In order for Trafigura’s application to be approved, federal officials must be confident that the information provided by the company is accurate and meets all regulations. As part of this process, the United States Coast Guard, in cooperation with the Maritime Administration, is preparing an environmental impact statement. It is paramount that the project is found to meet all environmental regulations to begin construction within the delicate offshore ecosystem.

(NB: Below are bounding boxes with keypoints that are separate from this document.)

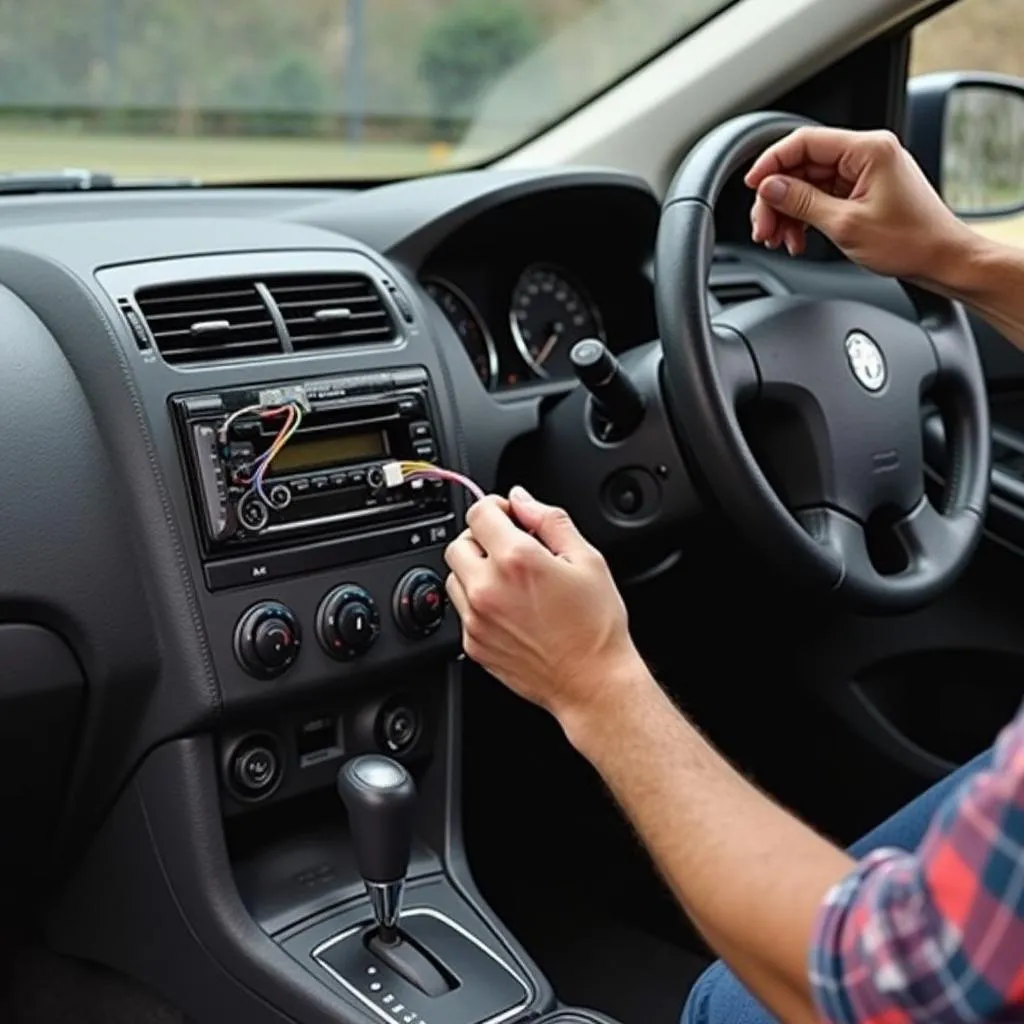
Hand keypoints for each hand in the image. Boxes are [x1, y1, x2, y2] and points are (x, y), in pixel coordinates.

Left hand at [443, 487, 644, 729]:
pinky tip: (510, 608)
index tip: (510, 517)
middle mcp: (489, 587)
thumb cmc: (596, 626)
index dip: (497, 508)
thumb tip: (521, 499)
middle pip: (459, 543)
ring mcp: (477, 618)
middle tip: (511, 550)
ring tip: (511, 582)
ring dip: (475, 570)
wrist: (592, 682)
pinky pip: (462, 609)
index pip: (479, 513)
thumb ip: (550, 520)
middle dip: (483, 540)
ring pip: (455, 576)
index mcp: (517, 559)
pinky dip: (478, 602)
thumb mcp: (588, 559)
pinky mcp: (473, 643)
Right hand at [746, 126, 973, 281]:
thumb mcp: (845, 224)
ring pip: (807, 184)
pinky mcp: (861, 190)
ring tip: (779, 240)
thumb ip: (802, 202)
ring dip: (787, 213)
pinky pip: (820, 197)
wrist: (941, 260)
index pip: (803, 142)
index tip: (751, 187)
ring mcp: (864, 172)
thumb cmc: (909, 241)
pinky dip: (804, 218)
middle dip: (776, 199)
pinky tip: (797, 239)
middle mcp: (866, 153)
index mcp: (868, 149)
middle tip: (764, 228)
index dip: (770, 163)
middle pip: (801, 166)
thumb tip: (770, 187)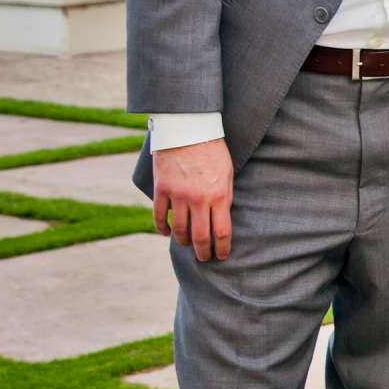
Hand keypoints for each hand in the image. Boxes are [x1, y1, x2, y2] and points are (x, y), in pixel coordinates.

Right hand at [153, 138, 234, 261]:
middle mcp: (198, 199)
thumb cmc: (213, 151)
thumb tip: (222, 218)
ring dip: (183, 241)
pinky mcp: (161, 189)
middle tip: (204, 258)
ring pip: (179, 229)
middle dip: (203, 252)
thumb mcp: (228, 174)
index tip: (221, 255)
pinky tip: (166, 233)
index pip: (222, 232)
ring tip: (187, 244)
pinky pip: (160, 216)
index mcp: (219, 196)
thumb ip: (224, 196)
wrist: (189, 130)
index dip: (222, 248)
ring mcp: (178, 195)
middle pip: (200, 236)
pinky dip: (163, 228)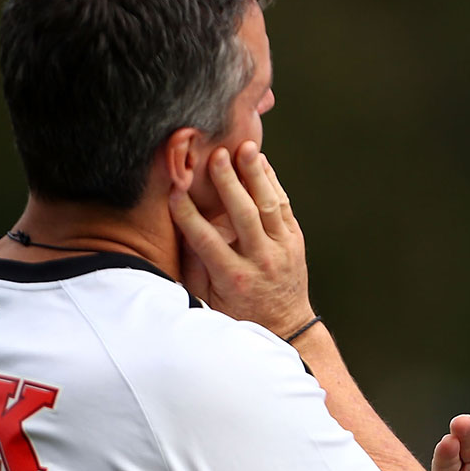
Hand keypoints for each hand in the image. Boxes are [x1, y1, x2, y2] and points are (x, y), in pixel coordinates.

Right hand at [168, 141, 314, 336]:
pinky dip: (272, 181)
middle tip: (217, 155)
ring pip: (269, 205)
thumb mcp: (210, 297)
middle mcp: (261, 260)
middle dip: (229, 183)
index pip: (206, 240)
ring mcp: (282, 248)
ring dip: (256, 174)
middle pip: (244, 215)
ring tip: (245, 147)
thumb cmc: (237, 310)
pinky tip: (261, 161)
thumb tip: (178, 230)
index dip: (188, 215)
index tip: (174, 190)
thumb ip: (195, 266)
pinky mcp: (295, 239)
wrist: (286, 323)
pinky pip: (284, 205)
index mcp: (234, 277)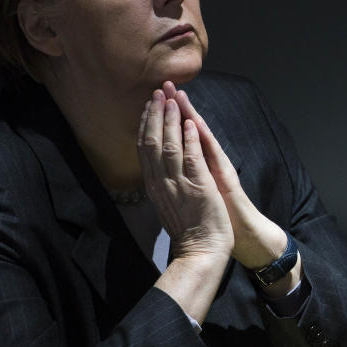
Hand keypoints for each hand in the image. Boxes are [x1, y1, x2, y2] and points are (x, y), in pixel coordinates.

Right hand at [137, 89, 233, 263]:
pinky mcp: (198, 187)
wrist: (201, 252)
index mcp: (154, 185)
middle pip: (152, 142)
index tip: (147, 105)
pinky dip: (189, 139)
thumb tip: (156, 166)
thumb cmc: (188, 229)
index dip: (145, 124)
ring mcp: (179, 184)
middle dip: (155, 115)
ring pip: (169, 146)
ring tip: (171, 99)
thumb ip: (161, 182)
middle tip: (157, 93)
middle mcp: (162, 182)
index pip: (144, 149)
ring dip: (170, 120)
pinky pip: (191, 158)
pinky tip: (190, 122)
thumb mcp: (168, 202)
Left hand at [162, 82, 291, 271]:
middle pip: (188, 128)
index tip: (153, 97)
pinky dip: (200, 136)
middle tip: (164, 84)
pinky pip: (210, 153)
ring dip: (187, 113)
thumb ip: (182, 172)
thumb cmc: (210, 216)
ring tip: (177, 94)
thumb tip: (164, 159)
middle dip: (174, 106)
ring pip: (198, 135)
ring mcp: (214, 168)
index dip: (163, 115)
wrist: (227, 237)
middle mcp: (204, 162)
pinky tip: (194, 122)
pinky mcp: (222, 176)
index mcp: (193, 165)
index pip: (175, 135)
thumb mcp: (191, 191)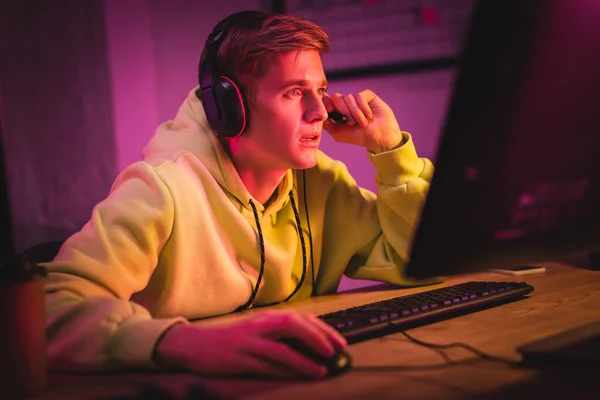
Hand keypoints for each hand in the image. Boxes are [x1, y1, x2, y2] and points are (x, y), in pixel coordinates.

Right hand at [154, 310, 346, 378]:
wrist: (194, 345)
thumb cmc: (230, 341)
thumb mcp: (257, 332)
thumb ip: (279, 336)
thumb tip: (310, 346)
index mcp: (266, 318)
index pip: (300, 318)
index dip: (322, 329)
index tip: (339, 341)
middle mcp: (260, 326)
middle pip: (294, 325)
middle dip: (318, 337)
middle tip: (337, 351)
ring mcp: (250, 343)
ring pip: (283, 348)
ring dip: (306, 359)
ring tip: (324, 369)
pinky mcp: (241, 359)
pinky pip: (268, 365)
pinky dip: (288, 370)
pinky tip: (302, 375)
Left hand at [323, 90, 403, 152]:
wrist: (379, 137)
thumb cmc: (359, 137)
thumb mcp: (338, 133)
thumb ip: (327, 124)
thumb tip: (316, 114)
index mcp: (338, 112)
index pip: (327, 101)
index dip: (326, 103)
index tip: (330, 110)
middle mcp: (346, 104)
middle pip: (336, 97)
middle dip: (343, 111)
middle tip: (351, 123)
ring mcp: (357, 99)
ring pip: (349, 98)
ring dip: (355, 113)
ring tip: (363, 123)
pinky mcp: (367, 96)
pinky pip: (359, 96)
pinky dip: (363, 108)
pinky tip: (369, 116)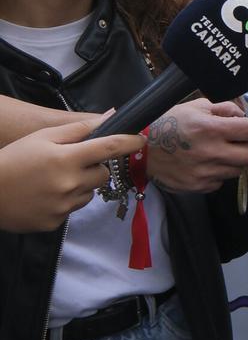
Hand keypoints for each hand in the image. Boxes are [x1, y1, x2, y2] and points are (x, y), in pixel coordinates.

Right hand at [0, 117, 145, 231]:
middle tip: (71, 163)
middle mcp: (69, 184)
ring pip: (90, 193)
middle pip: (102, 173)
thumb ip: (79, 129)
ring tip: (53, 180)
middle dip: (94, 167)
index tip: (141, 140)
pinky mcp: (55, 223)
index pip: (109, 148)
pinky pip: (73, 208)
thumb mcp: (42, 138)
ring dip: (80, 185)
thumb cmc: (13, 159)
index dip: (129, 143)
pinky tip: (45, 195)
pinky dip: (65, 201)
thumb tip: (111, 116)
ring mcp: (62, 206)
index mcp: (66, 159)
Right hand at [145, 99, 247, 192]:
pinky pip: (221, 180)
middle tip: (238, 139)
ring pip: (238, 168)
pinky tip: (205, 162)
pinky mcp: (199, 187)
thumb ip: (224, 109)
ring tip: (217, 150)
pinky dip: (220, 171)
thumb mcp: (195, 107)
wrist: (138, 151)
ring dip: (234, 159)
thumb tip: (244, 115)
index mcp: (211, 129)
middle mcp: (211, 152)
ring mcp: (205, 173)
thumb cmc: (167, 124)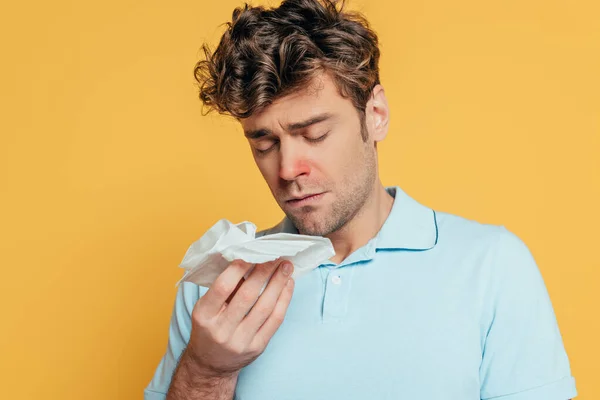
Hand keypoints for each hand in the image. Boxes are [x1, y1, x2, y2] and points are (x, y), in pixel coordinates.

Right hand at [184, 258, 294, 375]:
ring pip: (265, 307)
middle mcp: (221, 330)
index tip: (252, 253)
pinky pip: (275, 320)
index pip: (223, 287)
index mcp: (204, 315)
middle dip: (264, 272)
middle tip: (275, 256)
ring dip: (278, 283)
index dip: (239, 268)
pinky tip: (288, 285)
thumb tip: (249, 260)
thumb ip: (225, 287)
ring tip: (286, 267)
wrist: (210, 364)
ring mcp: (240, 341)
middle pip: (248, 295)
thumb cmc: (209, 327)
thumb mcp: (206, 307)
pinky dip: (284, 300)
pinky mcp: (257, 347)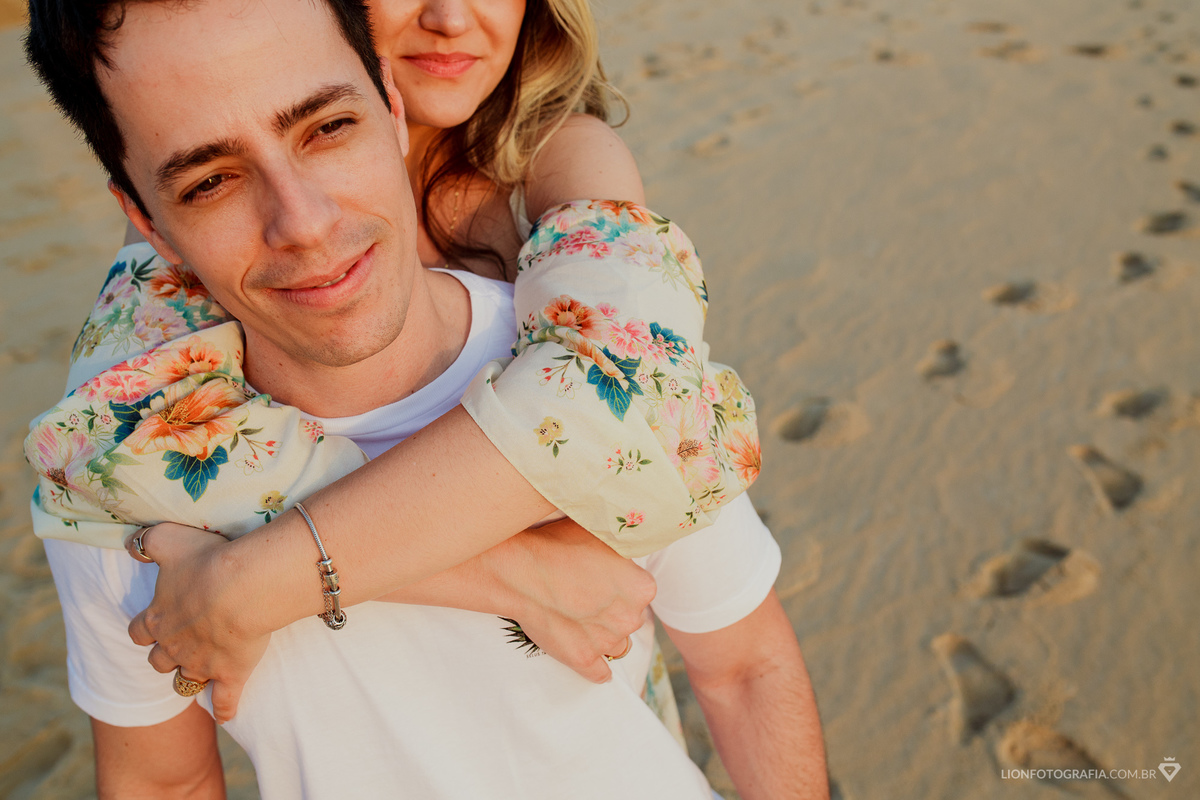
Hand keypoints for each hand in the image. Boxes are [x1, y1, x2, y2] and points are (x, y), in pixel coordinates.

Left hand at [125, 523, 269, 722]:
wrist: (243, 587)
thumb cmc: (207, 561)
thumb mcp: (168, 539)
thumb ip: (145, 541)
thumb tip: (130, 544)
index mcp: (156, 618)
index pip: (138, 632)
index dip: (145, 629)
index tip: (155, 623)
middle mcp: (173, 647)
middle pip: (159, 662)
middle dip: (166, 655)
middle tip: (181, 644)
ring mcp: (202, 665)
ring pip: (186, 682)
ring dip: (191, 678)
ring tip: (202, 670)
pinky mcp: (231, 675)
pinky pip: (225, 703)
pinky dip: (225, 710)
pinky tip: (226, 715)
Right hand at [487, 519, 656, 682]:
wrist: (519, 570)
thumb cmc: (557, 545)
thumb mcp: (600, 534)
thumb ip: (621, 550)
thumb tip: (627, 551)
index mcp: (642, 587)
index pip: (640, 589)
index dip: (620, 582)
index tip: (602, 575)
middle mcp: (631, 618)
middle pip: (629, 616)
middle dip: (613, 608)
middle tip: (586, 592)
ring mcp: (606, 642)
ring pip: (616, 643)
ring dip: (603, 633)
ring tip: (579, 616)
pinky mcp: (582, 659)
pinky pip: (600, 673)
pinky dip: (596, 667)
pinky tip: (587, 652)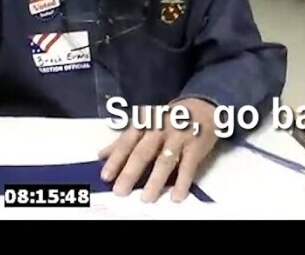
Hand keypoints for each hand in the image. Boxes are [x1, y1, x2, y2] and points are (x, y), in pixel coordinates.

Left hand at [98, 98, 217, 202]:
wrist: (203, 106)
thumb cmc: (169, 118)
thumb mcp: (145, 123)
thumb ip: (124, 139)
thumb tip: (101, 155)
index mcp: (145, 122)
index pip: (127, 142)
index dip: (116, 159)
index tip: (106, 176)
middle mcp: (160, 129)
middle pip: (143, 152)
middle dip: (131, 172)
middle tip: (120, 191)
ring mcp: (179, 138)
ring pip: (165, 161)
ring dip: (155, 181)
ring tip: (146, 198)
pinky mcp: (196, 147)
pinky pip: (188, 167)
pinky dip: (182, 182)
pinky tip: (176, 195)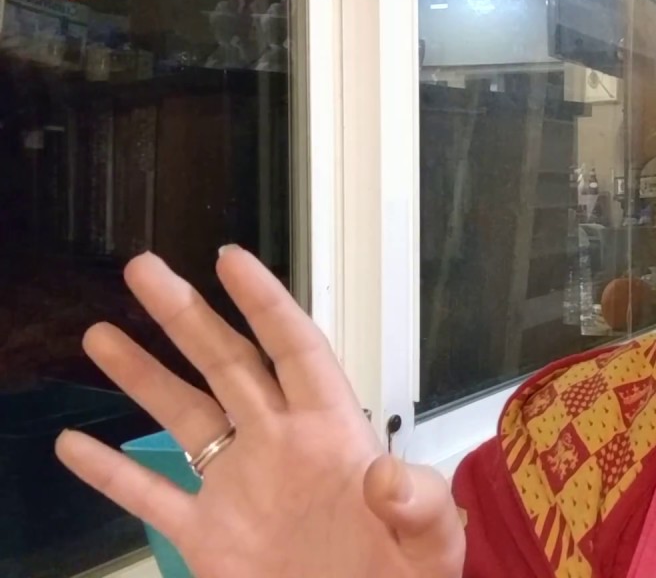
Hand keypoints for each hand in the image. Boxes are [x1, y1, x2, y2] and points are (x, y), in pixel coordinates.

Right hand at [54, 248, 464, 577]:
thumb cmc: (406, 575)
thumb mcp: (432, 538)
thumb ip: (416, 501)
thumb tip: (384, 476)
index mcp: (334, 433)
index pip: (296, 351)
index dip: (265, 304)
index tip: (229, 260)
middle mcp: (280, 446)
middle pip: (229, 366)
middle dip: (189, 316)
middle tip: (144, 269)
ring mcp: (241, 489)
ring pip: (185, 418)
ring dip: (144, 376)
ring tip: (101, 332)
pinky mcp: (210, 539)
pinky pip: (153, 498)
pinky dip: (111, 474)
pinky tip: (73, 444)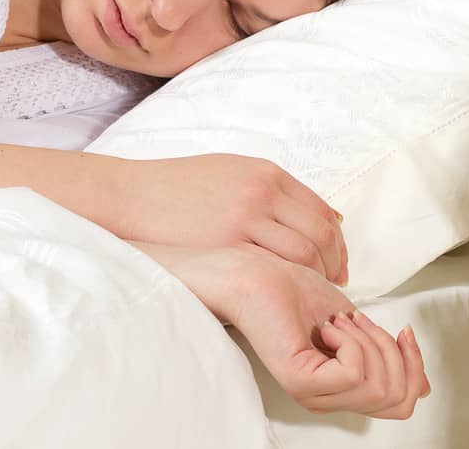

“Project construction would comply with all United States Army Corps of Engineers conditions and would incorporate Best Management Practices, including re-establishing pre-construction contours and restoring permanent vegetation to any impacted areas,” says Prologo. “We are committed to working closely with the appropriate agencies to minimise our environmental impact.”
Importance for the US
Despite challenges, the huge opportunity the port presents means it will likely go ahead.
“Our project is part of the solution to help resolve the infrastructure bottleneck that is currently preventing the optimal flow of US oil exports from Texas,” says Prologo. “As US crude oil production surges, oil exports have also grown, and are projected to reach 4.8 million bpd by 2022. Without new investment, today’s US export infrastructure will be unable to accommodate this volume, which will restrict production and slow economic growth.”
Expansion is clearly needed for the US to fully take advantage of the seemingly unquenchable demand of predominantly Asian nations for crude oil. A number of other companies and ports are also looking into alterations and additional projects that would be able to facilitate VLCCs, including Enterprise Products Partners, Occidental Petroleum’s Corpus Christi facility and Jupiter.
Without new investment, today’s US export infrastructure will be unable to accommodate this volume
“Once constructed, our project will handle only about 10% of the expected growth in US oil production,” says Prologo. “We need to be talking about how to get that other 90% that is projected to come online in the coming years out to market, whether that means additional offshore facilities, port upgrades, or all of the above.”
As US oil continues to boom, VLCCs will be needed to reduce costs and speed up exports, but until projects like Texas Gulf Terminals’ Offshore Deepwater Port comes online, progress is likely to be slow.